▶ Exercise objective: For each statement below, say whether it agrees with the forum thread on database replication. Answer yes or no, and quote the thread's words that decide it: (a) The first poster thinks that using triggers to specify replication criteria is prone to error. (b) The reply recommends merge replication. (c) The first poster can copy whole tables because the tables are small.

DB Replication or Table Replication via triggers?

Anthony Paul

Hello everyone,

I am involved in a scenario where there is a huge (SQL Server 2005)
production database containing tables that are updated multiple times
per second. End-user reports need to be generated against the data in
this database, and so the powers-that-be came to the conclusion that a
reporting database is necessary in order to offload report processing
from production; of course, this means that data will have to be
replicated to the reporting database. However, we do not need all of
the data in the production database, and perhaps a filtering criteria
can be established where only certain rows are replicated over to the
reporting database as they're inserted (and possibly updated/deleted).
The current though process is that the programmers designing the
queries/reports will know exactly what data they need from production
and be able to modify the replication criteria as needed. For example,
programmer A might write a report where the data he needs can be
expressed in a simple replication criteria for table T where column X
= "WOOD" and column Y = "MAHOGANY". Programmer B might come along a
month later and write a report whose relies on the same table T where
column X = "METAL" and column Z in (12, 24, 36). Programmer B will
have to modify Programmer A's replication criteria in such a way as to
accomodate both reports, in this case something like "Copy rows from
table T where (col X = "WOOD" and col Y = "MAHOGANY") or (col X =
"METAL" and col Z in (12, 24, 36))". The example I gave is really
trivial of course but is sufficient to give you an idea of what the
current thought-process is.

I assume that this is a requirement that many of you may have
encountered in the past and I am wondering what solutions you were
able to come up with. Personally, I believe that the above method is
prone to error (in this case the use of triggers to specify
replication criteria) and I'd much rather use replication services to
copy tables in their entirety. However, this does not seem to be an
option in my case due to the sheer size of certain tables. Is there
anything out there that performs replication based on complex
programmer defined criteria? Are triggers a viable alternative? Any
alternative out-of-the-box solutions?

Any feedback would be appreciated.

Regards!

Anthony

Apr 17 '07 #1

Subscribe Post Reply

7334

Paul Ibison

I'd recommend transactional replication with a nosync initialization. This
is where the initial setup on the reporting server is achieved by using a
restore of the database and after that, only subsequent changes are sent
down. If you are using SQL Server 2005, greater concurrency can be achieved
by using the read committed snapshot isolation level.
Cheers,
Paul Ibison SQL Server MVP, www.replicationanswers.com

Apr 17 '07 #2

Anthony Paul

Hello Paul,

Thank you for your response. I will look into SQL Server 2005's
replication and static row level filtering; are there any books or web-
sites you might recommend? I will need to be able to set up and modify
the row-filter criteria programatically, and the reviews @ Barnes and
Noble on "Pro SQL Server 2005 Replication" are pretty dismal.

▶ Given material:

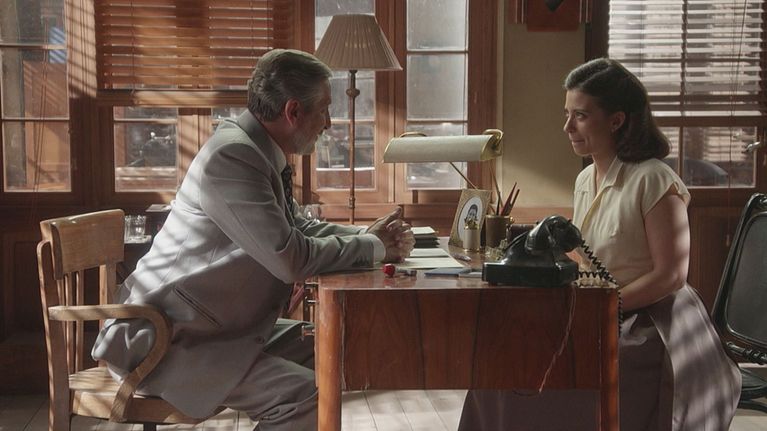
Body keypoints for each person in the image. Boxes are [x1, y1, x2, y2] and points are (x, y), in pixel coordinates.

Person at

▶ Output of the exercise:
(a) Yes: "Personally, I believe that the above method is prone to error (in this case the use of triggers to specify replication criteria)".
(b) No: "I'd recommend transactional replication with a nosync initialization."
(c) No: "However, this does not seem to be an option in my case due to the sheer size of certain tables."